Tip 18 – Download Java and Adobe Reader updates. These programs will frequently have security issues. You can launch Adobe Reader through your Start menu and look under Help to search for updates. You can launch the Java control panel from your Windows Control Panel and look for the update tab.
Tip 19 – Consider investing in an offsite backup company. Depending on your needs, use a service like Carbonite or Mozy to backup your computer online automatically. The price is around $5.00 per month. But it is well worth the money.
Tip 20 – Create a System Restore Point. A System Restore point can revert your system back to that very point in time in the event your computer crashes due to a serious file system or driver error. Manually creating a System Restore point when things are running smooth ensures you have a safe place to return to in a dire situation.
Tip 21 – Look into OpenDNS. Your router uses your ISP’s Domain Name Service, which is the Internet’s way of matching up IP addresses with website names. OpenDNS gives you control of this service. You will have the ability to set times of day the Internet is used, the websites that are allowed, etc. Some even say it’s faster. If you decide to switch, you can optain the OpenDNS server numbers from them after you create your free account.

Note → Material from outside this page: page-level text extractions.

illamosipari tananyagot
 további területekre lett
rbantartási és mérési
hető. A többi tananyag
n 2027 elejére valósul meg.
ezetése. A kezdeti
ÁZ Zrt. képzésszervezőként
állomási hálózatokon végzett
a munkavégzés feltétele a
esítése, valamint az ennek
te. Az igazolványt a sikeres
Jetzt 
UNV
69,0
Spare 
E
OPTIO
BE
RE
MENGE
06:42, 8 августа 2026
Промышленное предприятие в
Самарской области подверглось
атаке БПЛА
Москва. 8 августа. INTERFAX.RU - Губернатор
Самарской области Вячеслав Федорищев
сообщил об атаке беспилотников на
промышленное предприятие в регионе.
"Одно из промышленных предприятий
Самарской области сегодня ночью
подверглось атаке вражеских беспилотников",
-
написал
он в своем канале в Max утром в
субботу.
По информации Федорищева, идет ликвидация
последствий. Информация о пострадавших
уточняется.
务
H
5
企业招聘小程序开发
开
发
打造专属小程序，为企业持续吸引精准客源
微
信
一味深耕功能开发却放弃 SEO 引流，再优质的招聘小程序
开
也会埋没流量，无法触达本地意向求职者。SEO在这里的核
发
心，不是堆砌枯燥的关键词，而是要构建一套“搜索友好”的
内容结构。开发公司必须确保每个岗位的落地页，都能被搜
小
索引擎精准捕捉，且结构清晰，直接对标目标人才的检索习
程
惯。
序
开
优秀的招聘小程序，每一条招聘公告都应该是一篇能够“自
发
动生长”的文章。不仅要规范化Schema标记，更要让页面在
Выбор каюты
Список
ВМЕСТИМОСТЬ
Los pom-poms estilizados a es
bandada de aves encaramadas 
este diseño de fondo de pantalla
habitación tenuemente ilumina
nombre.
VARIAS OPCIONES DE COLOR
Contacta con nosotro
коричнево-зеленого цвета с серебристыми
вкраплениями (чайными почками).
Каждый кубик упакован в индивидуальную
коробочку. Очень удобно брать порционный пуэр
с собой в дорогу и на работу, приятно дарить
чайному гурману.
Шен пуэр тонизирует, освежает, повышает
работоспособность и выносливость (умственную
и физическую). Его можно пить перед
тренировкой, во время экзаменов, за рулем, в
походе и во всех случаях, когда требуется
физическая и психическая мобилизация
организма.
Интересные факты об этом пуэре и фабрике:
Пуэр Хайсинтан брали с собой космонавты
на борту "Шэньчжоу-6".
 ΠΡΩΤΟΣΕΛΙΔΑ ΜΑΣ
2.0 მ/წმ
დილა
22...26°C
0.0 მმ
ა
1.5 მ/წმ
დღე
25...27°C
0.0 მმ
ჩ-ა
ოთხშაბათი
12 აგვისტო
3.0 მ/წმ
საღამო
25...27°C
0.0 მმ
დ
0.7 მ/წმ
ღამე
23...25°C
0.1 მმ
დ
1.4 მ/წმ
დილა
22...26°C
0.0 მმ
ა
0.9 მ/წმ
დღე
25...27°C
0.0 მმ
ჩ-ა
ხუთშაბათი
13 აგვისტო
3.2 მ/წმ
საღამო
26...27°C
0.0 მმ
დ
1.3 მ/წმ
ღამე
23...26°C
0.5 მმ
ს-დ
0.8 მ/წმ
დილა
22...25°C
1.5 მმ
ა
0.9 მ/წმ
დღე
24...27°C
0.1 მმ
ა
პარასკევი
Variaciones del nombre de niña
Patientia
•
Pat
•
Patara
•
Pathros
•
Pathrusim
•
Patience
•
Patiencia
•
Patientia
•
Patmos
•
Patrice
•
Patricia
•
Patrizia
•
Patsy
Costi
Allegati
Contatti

Tip 22 – Scan for spyware. Despite our best efforts, you may have spyware residing on your computer. Download the free version of Malwarebytes and run a scan to make sure you’re clean.
Tip 23 – When it’s that time of the month again. remember to do a current backup. After you have run your current backup of My Documents folder to your external hard drive, do an extra backup to a CD, a DVD or a thumb flash drive and keep it at work or somewhere safe outside your home as a precaution against fire or other damage to your entire computer system.
Tip 24 – Organize your Desktop. Remove shortcuts, create new folders and put icons in them that relate to one another. A Desktop is a beautiful thing when it is well organized.
Tip 25 – Run Disk Cleanup again. You probably have temp files and a Recycling Bin filled with trash since your last cleanup. Disk Cleanup should be run twice a month. Run Defrag every three months, however I personally like to run Defrag at least once per month or on a regularly scheduled basis.
Tip 26 – Get a SPAM email account. If you use your standard–issue email account given to your by your ISP, consider having a couple Internet email accounts. Yahoo Mail and Gmail are the best. You can dedicate one of these to a personal email, and a second to SPAM. Whenever you need to sign-up for something online, give them the address of the second account to spare your Inbox from onslaught.
Tip 27 – Phishing is a ploy used by SPAMmers to trick you into clicking links in emails. These links appear to go to legitimate websites, but really attempt to steal your information or install viruses on your computer. If you see these emails, remove them from your Inbox and alert family members and friends, as these often come in spurts that hit everyone.
Tip 28 – Download OpenOffice if you do not have Microsoft Office. Applications like OpenOffice and Gimp are great alternatives to expensive commercial programs like Office and Photoshop.
Tip 29 – Clean your mouse, your desk and your printer. Seems like something you probably already do, but have you looked behind your monitor lately? Keeping dust bunnies out of your components will save you time and effort later.
Tip 30 – With all this talk about backing up, updating your computer and general security tips, integrating these practices into your daily computing life will make you a better computer user and a responsible Internet user, as your computer will be more secure and not an unknowing participant that infects other computers.